Tip: Instead of relying solely on gut-feel, collect employee analytics internally and correlate to business performance. This will enable you to spot trends, patterns in aggregate that will yield less biased and more effective people decisions. Consider analytics a way to inform your intuition.
Only relying on gut-feel is expensive. The cost of poor hiring decisions is well documented and frequently costs three times the employee’s salary.
Tip: Instead of relying solely on gut-feel during an interview that the candidate will be a good fit to the role, utilize analytics to identify how well the candidate fits against an ideal job benchmark.
Gut-feel only compares to experience. Gut-feel can only be compared to your own personal experience. Is your hunch an anomaly or is it part of a broader trend of customer or employee behavior? Without more data your gut lacks context as you have nothing to correlate it to. For example, the looming analytic talent shortfall is a popular topic in the analytics community today yet thought leaders keep providing their own personal anecdotal evidence for what to look for when hiring these rare professionals.
Tip: Instead of relying only on gut-feel when hiring talent, compare your current team to aggregated data from the broader industry to make better hiring decisions.

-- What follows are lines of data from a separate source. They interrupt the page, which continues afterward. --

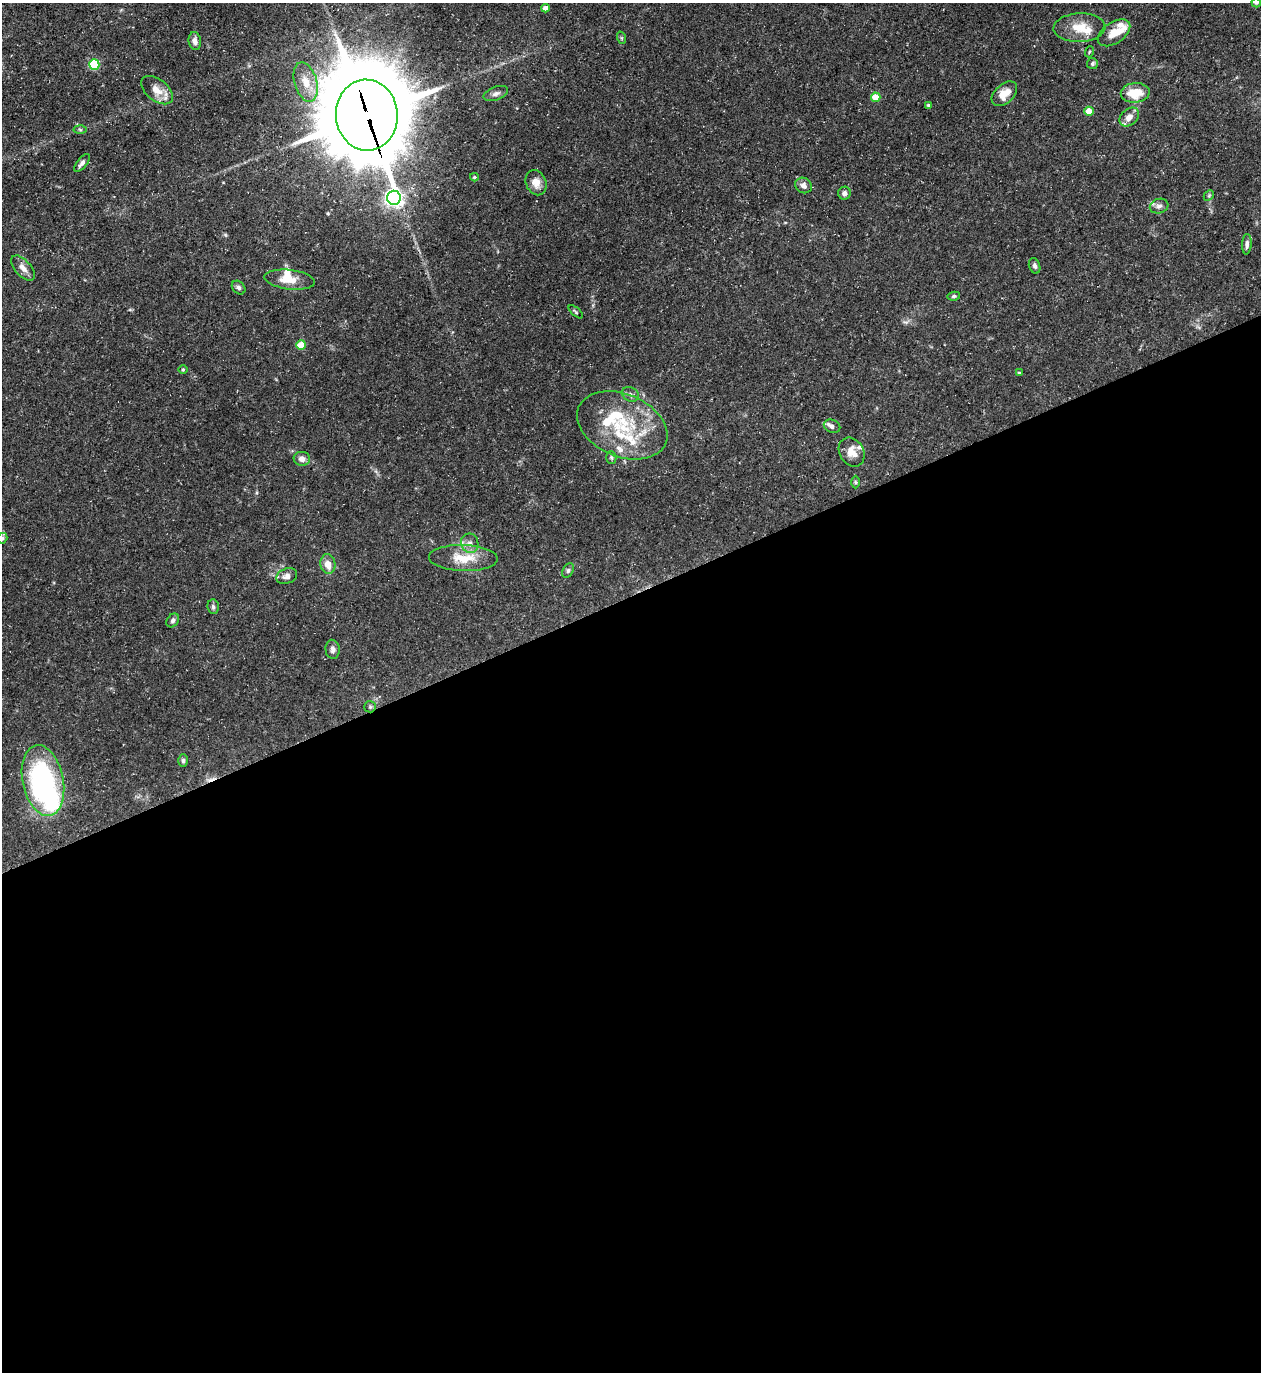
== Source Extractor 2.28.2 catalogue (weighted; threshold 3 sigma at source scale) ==
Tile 15 of 4 x 4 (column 3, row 4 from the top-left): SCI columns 2667-3925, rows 1-1370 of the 5462 x 5478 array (HDU 1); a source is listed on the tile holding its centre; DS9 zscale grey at full resolution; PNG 1263 x 1374 px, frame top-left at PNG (2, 3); each listed source drawn as its Kron ellipse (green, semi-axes under 4 px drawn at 4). Shown black and unused: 57% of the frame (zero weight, under 3 of 5 exposures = <1% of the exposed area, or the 3 px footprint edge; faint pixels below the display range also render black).
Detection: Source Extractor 2.28.2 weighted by HDU 2 'WHT'; one run over the whole footprint, this tile lists its part. Background 0.0725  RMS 0.0047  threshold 0.0211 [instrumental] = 3 sigma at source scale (4.5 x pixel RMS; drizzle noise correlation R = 1.50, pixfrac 1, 0.05/0.05 arcsec/px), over >= 5 px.
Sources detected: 70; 1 inside a brighter object's white glare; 1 cosmic-ray / hot-pixel residue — neither listed nor drawn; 11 inside a brighter listed object's ellipse — not listed separately; the other 57 listed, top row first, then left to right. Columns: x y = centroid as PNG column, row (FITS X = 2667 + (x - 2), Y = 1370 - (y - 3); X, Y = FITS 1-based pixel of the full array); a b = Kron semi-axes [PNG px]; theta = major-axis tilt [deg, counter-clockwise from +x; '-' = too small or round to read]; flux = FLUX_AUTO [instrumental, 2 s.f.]
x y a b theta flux
1256 3 4 4 - 0.69
545 8 4 4 - 3.2
1079 28 26 14 2 9.5
1114 33 18 10 33 6.5
622 38 6 4 -71 0.58
195 41 9 6 -83 2.4
1089 52 5 3 - 0.48
1092 63 5 5 - 0.86
94 64 5 5 - 33
306 82 20 11 -74 7.3
157 90 18 10 -38 5.7
1135 93 14 9 4 9.9
496 94 13 6 20 1.9
1004 94 15 9 42 5.6
876 97 5 4 - 10
928 105 3 3 - 0.85
1089 111 5 4 - 8.4
367 115 35 31 -84 6100
1129 117 11 8 43 3.8
80 130 6 4 -2 0.67
82 163 11 5 51 1.5
474 177 4 3 - 0.57
536 183 13 10 -68 4.2
804 185 9 7 -34 2.2
844 193 6 6 - 1.7
1209 195 6 4 46 0.68
394 198 7 6 - 200
1159 206 9 7 16 1.8
1247 244 10 4 85 1.6
1035 266 8 5 -71 1.1
23 268 15 8 -49 3.2
290 280 25 9 -7 7.5
239 288 8 6 -45 1.2
954 296 6 4 11 0.79
576 312 9 3 -41 0.64
301 345 5 5 - 12
183 370 5 3 - 0.45
1019 373 3 3 - 0.52
630 394 9 7 -27 1.6
622 425 47 31 -23 34
832 426 8 6 -23 2
852 452 15 12 -58 5.2
611 457 6 5 - 0.82
302 459 8 7 - 2.6
855 482 6 4 -89 0.73
2 538 6 5 - 1
470 543 10 8 -72 2.6
463 558 34 13 -2 12
328 564 10 7 -79 4.6
568 570 8 5 63 0.97
287 576 11 7 20 2.3
213 607 7 5 -85 1.2
173 620 7 5 54 1.3
333 649 9 7 -85 1.7
370 707 6 5 - 0.8
183 761 6 4 -89 0.9
43 781 36 20 -78 91
Overlapping masked pixels (flux is a lower limit): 1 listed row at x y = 367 115
Isophote crosses this tile's border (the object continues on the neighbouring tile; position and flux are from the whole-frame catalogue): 2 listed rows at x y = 1256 3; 2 538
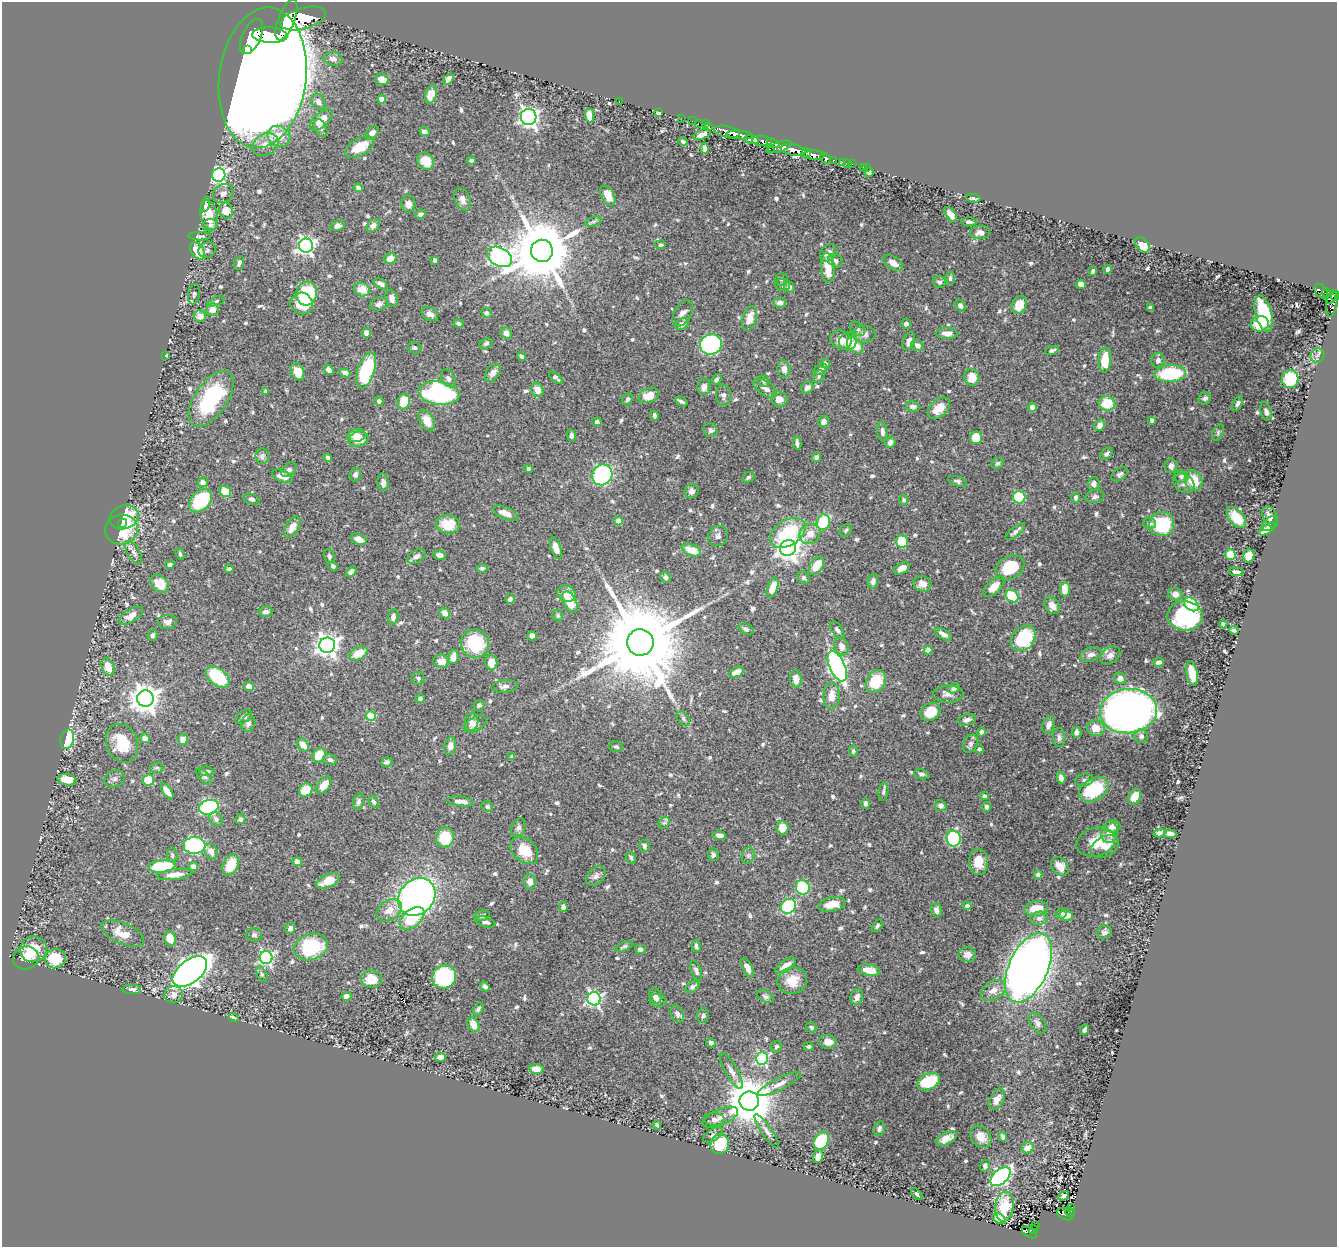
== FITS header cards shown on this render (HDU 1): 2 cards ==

Relying solely on gut-feel is like flipping a coin; analytics advise you to pick heads.
No matter what your function or level, if your job involves making decisions or working with people, analytics can make your decision easier. If your analytics said your next coin flip would probably land heads, would you rely on gut-feel about the one time you saw it land tails or the data pointing to the likelihood it will be heads?
Tip: As a marketer who relies on analytics every day to inform my decisions, I recommend using data to point to the behavior of most people rather than one person.
In closing, organizations can use analytics to remove biases and inform their intuition. When analytics are used across functions and all levels of the organization to enhance everyday decision making it becomes an extremely valuable asset.
Instead of advocating for more gut-feel decision making, join the progressive businesses rapidly moving away from the old school reliance on gut-feel (thinking) and towards analytics (knowing).